I struggled out of bed and went into the kitchen to let the dog out, then realized I had left the back door open all night. Rosie was in the yard, watering the trees and shrubs. I went into the bathroom and turned the hot water as high as I could take it and let it wash over me for about ten minutes. Then I shaved; dressed in my tweed jacket, dark gray flannels, a dark blue shirt, and black tie; set out Rosie’s food and water for him; and left to pick up Ski.
“What happened to the window?” was the first thing he said when he got in the car. Then he took a closer look at me and added, “What happened to you? You’re as pale as white bread.”
“I met Captain Culhane,” I said.
“What’d he do, hit you with a sledgehammer?”
“That’s about right,” I said, and gave him a quick report as we headed downtown.
“It’s a bust,” I finished. “We can forget Verna Wilensky. Nobody up there is going to help, and legally we haven’t a case for a subpoena.”

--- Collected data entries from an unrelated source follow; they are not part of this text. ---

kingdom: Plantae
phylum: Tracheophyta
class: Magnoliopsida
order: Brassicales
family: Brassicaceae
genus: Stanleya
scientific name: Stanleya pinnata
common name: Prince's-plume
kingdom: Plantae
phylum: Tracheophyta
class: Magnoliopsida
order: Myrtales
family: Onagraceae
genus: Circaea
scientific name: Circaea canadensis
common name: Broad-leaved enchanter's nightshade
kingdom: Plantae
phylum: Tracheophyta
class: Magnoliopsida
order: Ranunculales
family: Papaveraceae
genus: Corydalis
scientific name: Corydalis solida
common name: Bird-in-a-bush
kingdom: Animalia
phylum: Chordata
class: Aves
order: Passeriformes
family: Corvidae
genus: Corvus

“You going to let him get away with rocking you like that?” he said angrily, the blood rising to his face.
“Oh, I did my share,” I said, and told him how the fight had ended, and about putting the gun and badge in the bag.
“The old man’s gonna want to do something about this,” Ski said. “He’ll be mighty pissed off that a cop did that to another cop, especially to one of his.”
“I made my point,” I answered. “I don’t want to hear the name Culhane or San Pietro or anything like it for the rest of my life.”
“We could go back up there and make life miserable for him,” the big man said.
“Ah, we’d be outnumbered. Of course, it seems like he only hires the handicapped. On the other hand, the one-eyed guy didn’t need both eyes to damn near break me in half.”
“I’d like to have a piece of the son of a bitch,” Ski said. “You shoulda taken me with you, partner.”
“You probably would have killed one of them. The last thing we’d want to do is spend twenty years in that place.”
You can add morgues to a high place on the list of things I hate. Perhaps it’s the smell of formaldehyde, blood, and alcohol that permeates the sterile confines of what Bones calls “the coolest place in town.”
The room was white-tiled, with a bright light hanging from the ceiling over each of the tables, and a butcher’s scale hanging from the ceiling beside the lamp. Each table had a ridge running all the way around it, and a sink at the foot into which water, blood, and any other unwanted material was channeled. A spigot hissed aerated water into the sink. The mixed odors of alcohol, blood, disinfectant, and death permeated the cold air in the room. There were half a dozen stretchers, elevated at the head and sloping down to the foot. Beside the table, a stenographer wearing a face mask sat at a wheeled desk, equipped with a shorthand writer. In the corner, almost inaudibly, a record player was providing something by Bach.
A large woman’s corpse lay on its back on one of the tables, her dark hair showering over the raised end of the table. The body was the color of spoiled meat, and was split open from chin to Venus mound. Bones, in a white butcher’s apron and wearing yellow gloves, was leaning over the corpse, digging around in the cavity, and dictating to the stenographer. He looked over the top of his glasses when I stuck my head through the swinging doors of the examination room.
“Zeke, m’boy,” he said cheerily. “Want to take a look? See what cyanide does to the innards?”
“I’ll take your word for it.”
He stopped what he was doing and told the steno, whose name was Judith, to take a break. She stood primly, straightened her skirt, and left the room through a door on the far side. Bones peeled off the gloves, turned off the light over the table, and pulled off his gown. He dropped gown and gloves in a large trash bin near the door.
“Feelin’ any better? You look like hell,” he said.
“I sprung a couple of ribs,” I said.